Dans une carrière, mieux vaut avoir des regrets que des remords !
21 sept. 2023
8min
Toronto expat and Paris-based journalist
Vous n’en finissez plus de vous flageller parce que vous avez refusé un poste dans une super start-up, démissionné sur un coup de tête ou piqué l’idée de quelqu’un au taf ? Le moment est peut-être venu de regarder tout ça d’un nouvel œil. Daniel Pink, auteur de best-sellers, explique qu’exploiter ses sentiments de regret est finalement le meilleur moyen d’aller de l’avant – dans tous les pans de votre vie, y compris au travail.
Dès les premières pages de son livre Le pouvoir des regrets (Ed. Trédaniel), on comprend que Daniel Pink va nous faire totalement changer de regard sur les regrets. Pour ce journaliste et auteur américain : « Le regret n’est ni dangereux ni anormal, il ne nous écarte pas du chemin tout tracé vers le bonheur. C’est même un phénomène très sain. Et c’est tout aussi humain qu’universel. Le regret est une chose précieuse. Il nous fait mieux voir et comprendre les choses.
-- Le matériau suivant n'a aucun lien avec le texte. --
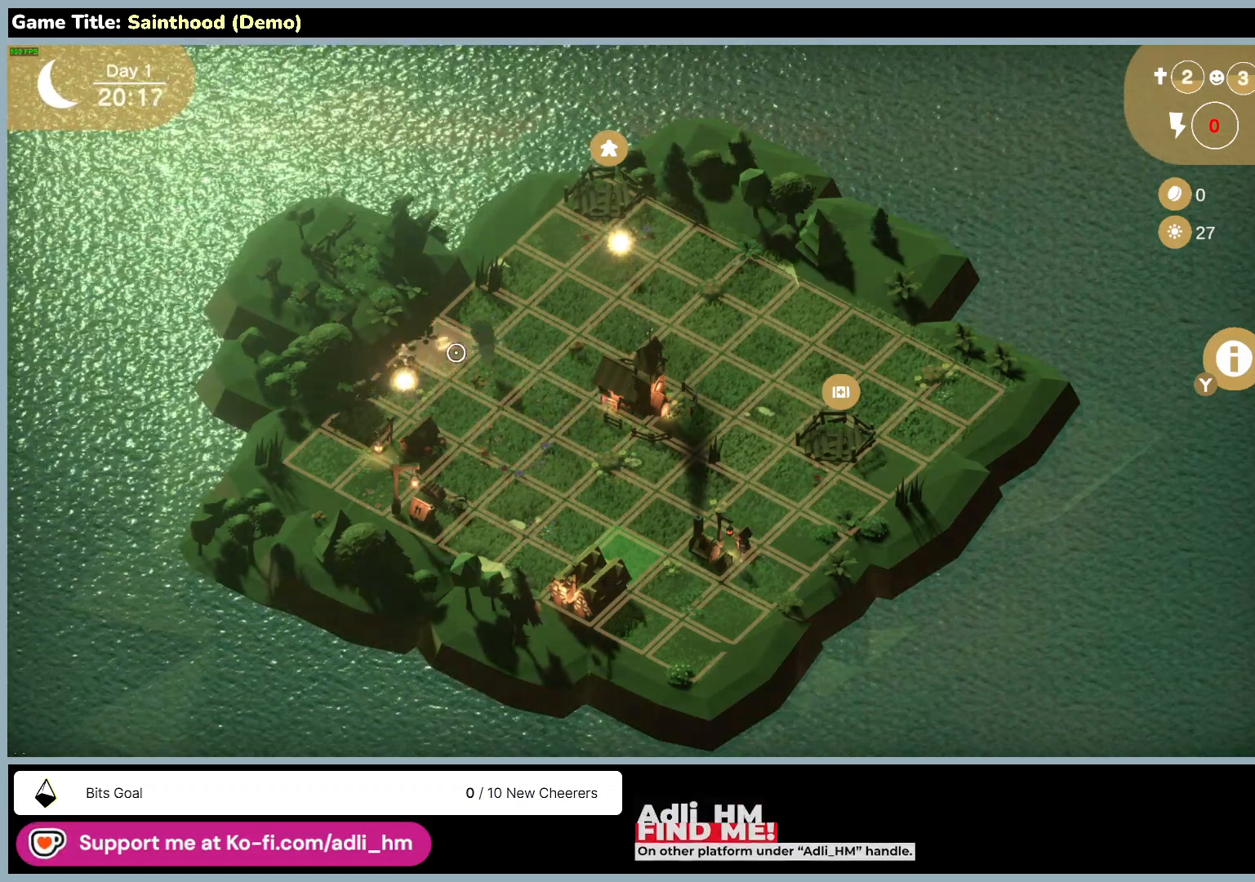
{"keys": [], "mouse": [], "events": [[167, "mouse_left", "up"]]}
À condition de bien s’y prendre, le regret ne nous tire pas vers le bas, il peut au contraire nous tirer vers le haut. » Ce sont les regrets qui font de nous des humains, insiste l’auteur qui a épluché 50 ans de recherche sur cette émotion et mené ses propres enquêtes de terrain, l’une aux États-Unis, l’autre dans le monde entier. L’idée de pouvoir exprimer librement et anonymement ses regrets semble avoir séduit puisque plus de 24 000 personnes représentant 110 pays ont jusqu’ici répondu à l’auteur et à la World Regret Survey.
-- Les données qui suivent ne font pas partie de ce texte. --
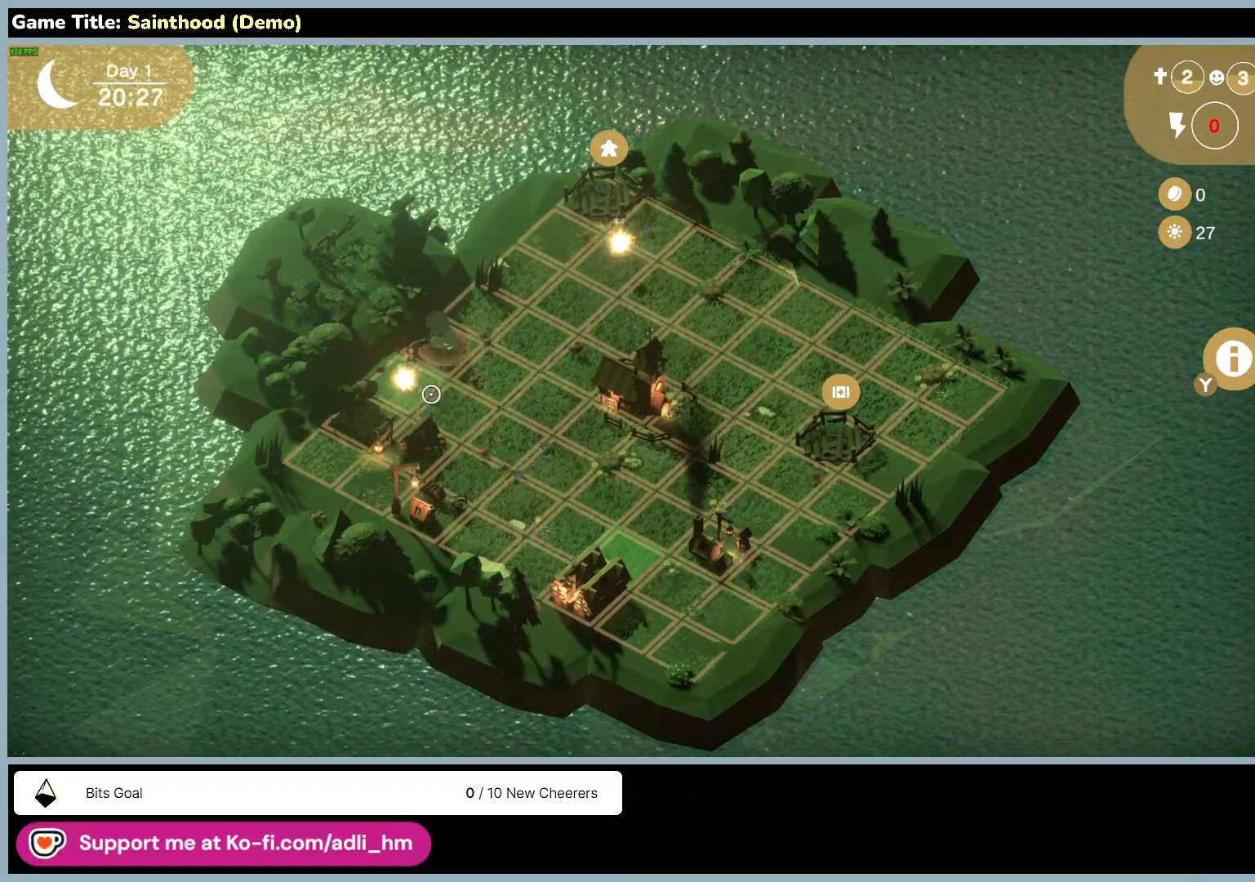
{"keys": [], "mouse": ["left"], "events": [[183, "mouse_left", "down"]]}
Daniel, vous classez les regrets en quatre catégories il y a ceux qui portent sur : les fondations (santé, scolarité/études, finances) ; le manque d’audace (les opportunités que nous n’avons pas saisies) ; la morale (et donc mauvaises décisions que nous avons prises) et les liens (relations avec les autres)… Dans laquelle retrouve-t-on le plus souvent les regrets d’ordre professionnels ? Et quels sont ceux qui reviennent le plus souvent ?
J’ai établi cette classification grâce aux apports de mon enquête mondiale sur les regrets, la World Regret Survey. J’ai remarqué que les regrets exprimés par tous ces gens relèvent moins de certains domaines de la vie (la carrière, la famille, les études, etc.) que d’un ensemble de valeurs et d’aspirations bien plus profond.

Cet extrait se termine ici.